_INSTRUCTIONS TO FOLLOW_. Could you please return each line of the data that has the word "down"?

DATA PROVIDED START

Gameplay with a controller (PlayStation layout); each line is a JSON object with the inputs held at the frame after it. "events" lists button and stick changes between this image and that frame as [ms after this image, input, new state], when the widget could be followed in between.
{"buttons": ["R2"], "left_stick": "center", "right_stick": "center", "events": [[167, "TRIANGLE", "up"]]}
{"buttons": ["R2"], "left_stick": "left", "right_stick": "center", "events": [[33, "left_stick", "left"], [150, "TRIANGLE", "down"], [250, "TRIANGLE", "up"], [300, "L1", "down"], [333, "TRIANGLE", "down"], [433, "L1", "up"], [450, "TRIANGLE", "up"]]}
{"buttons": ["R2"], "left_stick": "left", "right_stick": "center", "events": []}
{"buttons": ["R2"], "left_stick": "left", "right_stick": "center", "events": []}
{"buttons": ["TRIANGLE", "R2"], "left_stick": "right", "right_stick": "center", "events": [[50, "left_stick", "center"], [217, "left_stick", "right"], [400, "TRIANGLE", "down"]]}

DATA PROVIDED END

_YOUR RESPONSE_.
{"buttons": ["R2"], "left_stick": "left", "right_stick": "center", "events": [[33, "left_stick", "left"], [150, "TRIANGLE", "down"], [250, "TRIANGLE", "up"], [300, "L1", "down"], [333, "TRIANGLE", "down"], [433, "L1", "up"], [450, "TRIANGLE", "up"]]}
{"buttons": ["TRIANGLE", "R2"], "left_stick": "right", "right_stick": "center", "events": [[50, "left_stick", "center"], [217, "left_stick", "right"], [400, "TRIANGLE", "down"]]}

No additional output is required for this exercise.